For another, the journeys of the few wolves that have wandered into the state since the I-70 hit-and-run have generally not ended well. “There’s no question Colorado is within dispersal distance for wolves in Wyoming and Idaho,” Yellowstone’s Doug Smith says. But a combination of natural and human factors make it unlikely they’ll form a sustainable population on their own. In 2009, another Yellowstone wolf was discovered dead by illegal poison in Rio Blanco County. In 2015, a hunter shot a wolf near Kremmling, having mistaken it for a coyote. If these nomads don’t die, the likelihood they’ll find another wolf with whom to mate are slim. The chances that enough wolves could pair up to establish a whole population are slimmer still.

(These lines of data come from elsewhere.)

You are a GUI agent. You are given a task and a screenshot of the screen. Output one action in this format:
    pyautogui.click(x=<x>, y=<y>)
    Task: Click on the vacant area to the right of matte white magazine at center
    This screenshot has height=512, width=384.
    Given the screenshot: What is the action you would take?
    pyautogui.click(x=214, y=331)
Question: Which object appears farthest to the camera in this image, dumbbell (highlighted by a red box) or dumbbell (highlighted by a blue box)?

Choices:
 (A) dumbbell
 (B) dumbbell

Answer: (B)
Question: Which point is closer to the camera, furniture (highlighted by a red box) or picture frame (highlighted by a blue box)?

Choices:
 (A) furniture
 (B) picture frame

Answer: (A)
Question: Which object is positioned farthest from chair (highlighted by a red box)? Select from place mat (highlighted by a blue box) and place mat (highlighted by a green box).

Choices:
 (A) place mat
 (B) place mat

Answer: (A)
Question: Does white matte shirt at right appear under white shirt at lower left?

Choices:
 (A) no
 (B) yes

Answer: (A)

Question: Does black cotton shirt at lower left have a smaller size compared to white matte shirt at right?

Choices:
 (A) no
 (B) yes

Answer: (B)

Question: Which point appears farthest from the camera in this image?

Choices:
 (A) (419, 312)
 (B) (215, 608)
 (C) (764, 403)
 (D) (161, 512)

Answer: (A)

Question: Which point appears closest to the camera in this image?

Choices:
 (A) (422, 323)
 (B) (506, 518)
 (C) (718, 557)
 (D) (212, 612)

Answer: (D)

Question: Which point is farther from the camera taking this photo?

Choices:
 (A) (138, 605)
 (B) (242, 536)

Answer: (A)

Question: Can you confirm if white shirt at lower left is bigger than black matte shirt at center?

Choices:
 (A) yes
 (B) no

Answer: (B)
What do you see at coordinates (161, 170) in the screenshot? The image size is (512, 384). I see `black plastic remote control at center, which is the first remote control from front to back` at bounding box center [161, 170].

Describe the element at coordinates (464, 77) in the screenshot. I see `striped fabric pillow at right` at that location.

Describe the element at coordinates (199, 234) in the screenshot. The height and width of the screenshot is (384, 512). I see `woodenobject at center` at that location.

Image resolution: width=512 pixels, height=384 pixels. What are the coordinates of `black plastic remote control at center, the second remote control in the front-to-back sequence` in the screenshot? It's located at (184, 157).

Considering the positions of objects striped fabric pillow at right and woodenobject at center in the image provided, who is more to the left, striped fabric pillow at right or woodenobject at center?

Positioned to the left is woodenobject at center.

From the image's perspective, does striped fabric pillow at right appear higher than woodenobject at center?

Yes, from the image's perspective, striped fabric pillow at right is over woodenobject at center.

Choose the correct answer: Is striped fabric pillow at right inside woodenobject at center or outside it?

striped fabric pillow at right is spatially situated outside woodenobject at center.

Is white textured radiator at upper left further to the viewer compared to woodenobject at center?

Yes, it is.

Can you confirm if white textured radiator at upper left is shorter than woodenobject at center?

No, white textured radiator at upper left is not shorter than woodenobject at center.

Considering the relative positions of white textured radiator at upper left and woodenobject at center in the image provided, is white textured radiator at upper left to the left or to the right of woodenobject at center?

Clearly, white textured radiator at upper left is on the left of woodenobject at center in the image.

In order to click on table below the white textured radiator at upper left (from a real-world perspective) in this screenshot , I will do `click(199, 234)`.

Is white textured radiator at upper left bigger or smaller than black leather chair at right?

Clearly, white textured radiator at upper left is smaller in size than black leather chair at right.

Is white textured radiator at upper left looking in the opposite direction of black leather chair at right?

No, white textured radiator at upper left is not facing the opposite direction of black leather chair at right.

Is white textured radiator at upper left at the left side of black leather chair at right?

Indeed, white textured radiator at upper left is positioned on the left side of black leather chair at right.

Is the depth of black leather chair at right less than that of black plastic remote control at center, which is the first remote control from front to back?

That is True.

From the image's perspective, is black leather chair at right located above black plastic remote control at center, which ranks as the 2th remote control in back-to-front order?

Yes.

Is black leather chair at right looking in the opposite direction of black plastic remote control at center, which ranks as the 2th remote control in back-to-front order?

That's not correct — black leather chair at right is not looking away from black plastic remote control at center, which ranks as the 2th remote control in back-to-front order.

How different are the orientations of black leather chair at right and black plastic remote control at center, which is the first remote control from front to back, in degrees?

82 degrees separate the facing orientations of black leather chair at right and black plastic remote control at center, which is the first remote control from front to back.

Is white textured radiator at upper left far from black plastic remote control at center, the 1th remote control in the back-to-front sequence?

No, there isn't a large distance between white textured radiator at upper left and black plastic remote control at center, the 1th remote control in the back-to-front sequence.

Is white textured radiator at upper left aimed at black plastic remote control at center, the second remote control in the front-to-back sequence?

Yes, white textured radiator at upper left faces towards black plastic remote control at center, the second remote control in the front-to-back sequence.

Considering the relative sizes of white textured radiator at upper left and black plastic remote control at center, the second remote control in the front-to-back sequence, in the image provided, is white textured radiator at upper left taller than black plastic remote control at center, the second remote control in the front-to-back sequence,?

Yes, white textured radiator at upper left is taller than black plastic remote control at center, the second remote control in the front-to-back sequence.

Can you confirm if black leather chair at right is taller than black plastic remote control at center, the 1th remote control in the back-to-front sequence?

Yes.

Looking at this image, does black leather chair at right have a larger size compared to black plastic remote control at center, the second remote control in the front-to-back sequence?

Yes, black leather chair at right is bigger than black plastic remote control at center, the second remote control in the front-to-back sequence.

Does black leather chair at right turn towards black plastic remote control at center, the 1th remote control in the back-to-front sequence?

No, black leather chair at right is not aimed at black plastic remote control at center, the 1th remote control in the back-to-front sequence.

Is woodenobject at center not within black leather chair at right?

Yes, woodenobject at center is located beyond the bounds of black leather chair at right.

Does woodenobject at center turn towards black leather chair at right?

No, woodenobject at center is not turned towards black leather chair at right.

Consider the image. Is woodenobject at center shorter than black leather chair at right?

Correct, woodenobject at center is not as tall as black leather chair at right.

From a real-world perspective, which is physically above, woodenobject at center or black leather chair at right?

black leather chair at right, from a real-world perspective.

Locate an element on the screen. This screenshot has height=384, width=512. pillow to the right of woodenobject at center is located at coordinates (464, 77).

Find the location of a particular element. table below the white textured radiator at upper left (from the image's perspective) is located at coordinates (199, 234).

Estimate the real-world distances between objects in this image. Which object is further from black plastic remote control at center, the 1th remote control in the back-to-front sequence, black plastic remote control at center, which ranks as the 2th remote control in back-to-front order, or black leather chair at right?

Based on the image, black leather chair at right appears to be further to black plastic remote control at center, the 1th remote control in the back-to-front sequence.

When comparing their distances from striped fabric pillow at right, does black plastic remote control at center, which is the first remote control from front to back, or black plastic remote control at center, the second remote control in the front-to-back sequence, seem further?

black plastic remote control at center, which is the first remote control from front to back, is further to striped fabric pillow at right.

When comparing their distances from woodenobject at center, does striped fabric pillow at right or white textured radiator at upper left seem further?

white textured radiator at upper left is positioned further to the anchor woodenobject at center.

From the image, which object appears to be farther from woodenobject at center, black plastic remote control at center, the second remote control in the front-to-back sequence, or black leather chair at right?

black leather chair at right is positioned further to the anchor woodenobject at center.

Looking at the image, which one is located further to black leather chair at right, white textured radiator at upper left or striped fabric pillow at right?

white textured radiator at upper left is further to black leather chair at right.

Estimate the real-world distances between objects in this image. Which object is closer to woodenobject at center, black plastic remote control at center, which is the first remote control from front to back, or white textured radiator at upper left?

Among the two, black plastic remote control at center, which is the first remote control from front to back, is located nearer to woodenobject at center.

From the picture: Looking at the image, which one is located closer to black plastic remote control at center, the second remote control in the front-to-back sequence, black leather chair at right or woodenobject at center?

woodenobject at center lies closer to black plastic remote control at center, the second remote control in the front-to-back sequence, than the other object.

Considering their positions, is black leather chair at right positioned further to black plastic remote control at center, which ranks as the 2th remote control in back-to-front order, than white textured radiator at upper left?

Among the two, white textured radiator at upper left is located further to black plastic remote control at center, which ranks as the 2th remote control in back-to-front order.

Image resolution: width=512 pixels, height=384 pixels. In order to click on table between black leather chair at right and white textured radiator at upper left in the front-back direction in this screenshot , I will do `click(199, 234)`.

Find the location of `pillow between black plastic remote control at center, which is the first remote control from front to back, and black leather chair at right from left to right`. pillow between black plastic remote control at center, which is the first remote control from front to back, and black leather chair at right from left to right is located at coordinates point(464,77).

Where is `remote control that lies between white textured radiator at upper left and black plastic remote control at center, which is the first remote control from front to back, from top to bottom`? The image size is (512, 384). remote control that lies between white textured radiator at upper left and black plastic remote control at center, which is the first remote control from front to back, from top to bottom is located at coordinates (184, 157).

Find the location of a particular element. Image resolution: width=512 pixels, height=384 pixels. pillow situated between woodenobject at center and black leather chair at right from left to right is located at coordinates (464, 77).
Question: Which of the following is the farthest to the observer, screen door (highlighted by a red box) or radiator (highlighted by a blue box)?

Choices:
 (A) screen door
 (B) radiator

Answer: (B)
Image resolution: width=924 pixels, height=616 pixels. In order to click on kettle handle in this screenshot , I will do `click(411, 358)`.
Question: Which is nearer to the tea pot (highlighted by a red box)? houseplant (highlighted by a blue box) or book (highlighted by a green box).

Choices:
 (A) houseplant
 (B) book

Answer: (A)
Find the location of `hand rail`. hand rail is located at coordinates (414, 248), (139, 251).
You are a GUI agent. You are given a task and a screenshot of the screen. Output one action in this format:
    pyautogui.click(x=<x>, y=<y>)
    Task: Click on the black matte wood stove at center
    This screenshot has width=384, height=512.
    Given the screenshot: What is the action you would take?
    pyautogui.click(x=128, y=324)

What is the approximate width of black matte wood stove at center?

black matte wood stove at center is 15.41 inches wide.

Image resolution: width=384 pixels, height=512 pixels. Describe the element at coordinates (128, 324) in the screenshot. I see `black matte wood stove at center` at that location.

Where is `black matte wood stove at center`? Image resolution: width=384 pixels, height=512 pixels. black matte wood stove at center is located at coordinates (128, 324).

Reintroduction, by contrast, brings certainty—and a more potent strain of hope for people like Edward. Environmental news these days is mostly dreary. The atmosphere is scorching, the oceans are acidifying, and hurricanes batter the East Coast while megadroughts parch the West. To 107’s supporters, wolves are an antidote. A vote for wolves is a vote for a future in which the natural world is a little less flattened by human influence and a little more complete.
“In places like Colorado, people embrace wildness; they embrace ecosystem restoration,” Smith says. “I know those sound to a rancher or hunter like, blah blah blah, more tree huggers blathering on, but it’s been a true sensation in Yellowstone. It really has made people’s lives better.” Travelers visit the park to experience a lost world in the process of reassembly—grizzly by grizzly, beaver by beaver, wolf by wolf. Many come to Yellowstone hoping to glimpse a wolf striding through the Lamar Valley. For others, that’s unnecessary. It’s enough to know they’re there.